The Daily Bulletin

Please join the Chemistry and Physics departments for the seminar "Biomimetic Structures Based on Self-Assembly and Folding," presented by Bing Gong, professor of chemistry at the University at Buffalo, on Thursday, February 20, from 12:15 to 1:30 p.m. in Science and Mathematics Complex 176.

Abstract
Creating structural and functional mimetics of biomacromolecules is of both fundamental and practical significance. Information-carrying molecules have been designed based hydrogen-bonded molecular duplexes with sequence-specific programmability and tunable stability. The well-defined structures of these unnatural oligomers, along with their DNA-like programmable specificity and high stability, have resulted in controlled intermolecular interactions and artificial nanostructures. Examples include the nucleation and stabilization of beta-sheets, the design of supramolecular block copolymers, and the templation of organic reactions.  This approach offers a set of programmable association units for directing the assembly and/or reactions of various structural units.
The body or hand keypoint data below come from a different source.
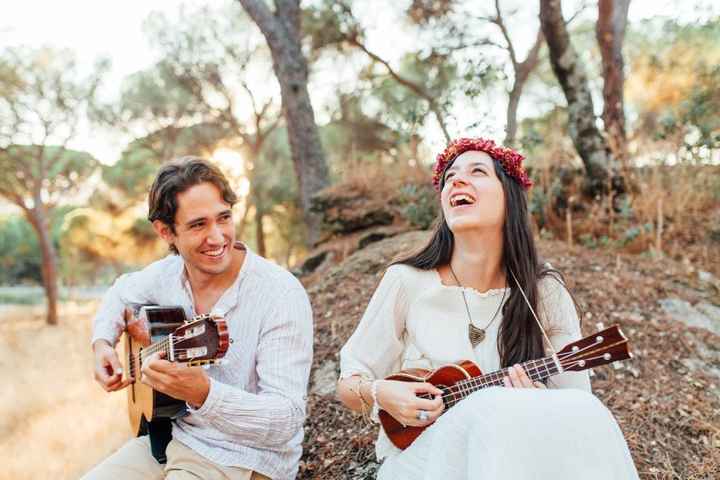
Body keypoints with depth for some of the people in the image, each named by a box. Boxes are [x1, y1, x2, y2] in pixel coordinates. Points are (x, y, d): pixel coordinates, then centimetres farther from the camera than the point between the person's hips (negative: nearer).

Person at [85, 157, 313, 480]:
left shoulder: (281, 295, -23)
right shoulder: (167, 273, -3)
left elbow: (286, 420, -26)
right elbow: (123, 292, 21)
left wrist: (203, 393, -41)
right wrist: (103, 342, 2)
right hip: (169, 435, 6)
By controlling intramolecular non-covalent interactions, general strategies leading to folded molecular objects have been developed. Rigidifying the backbones of otherwise flexible molecular chains with localized non-covalent interactions has resulted in highly stable helical conformations in both the solid state and solution. This approach has been successfully applied to the creation of helical oligoamides, oligoureas, and oligo (phenylene ethynylenes). Unlike most known foldamers, the folding of these oligomers is encoded in their backbones and is thus independent of their sizes or the nature of their side chains. The helices contain large, tunable internal cavities. The folding of oligomer precursors was found to facilitate highly efficient macrocyclization reactions, based on which several classes of large shape-persistent macrocycles have been discovered. The crescent, helical and cyclic structures contain nanosized voids that are typically associated with the tertiary and quaternary structures of proteins. The availability of these porous molecules has provided nanosized building blocks that present both opportunities and challenges for creating the next-generation biomimetic nanostructures capable of presenting multiple introverted functional groups, forming various pores and channels and finally, developing protein-like structures and functions.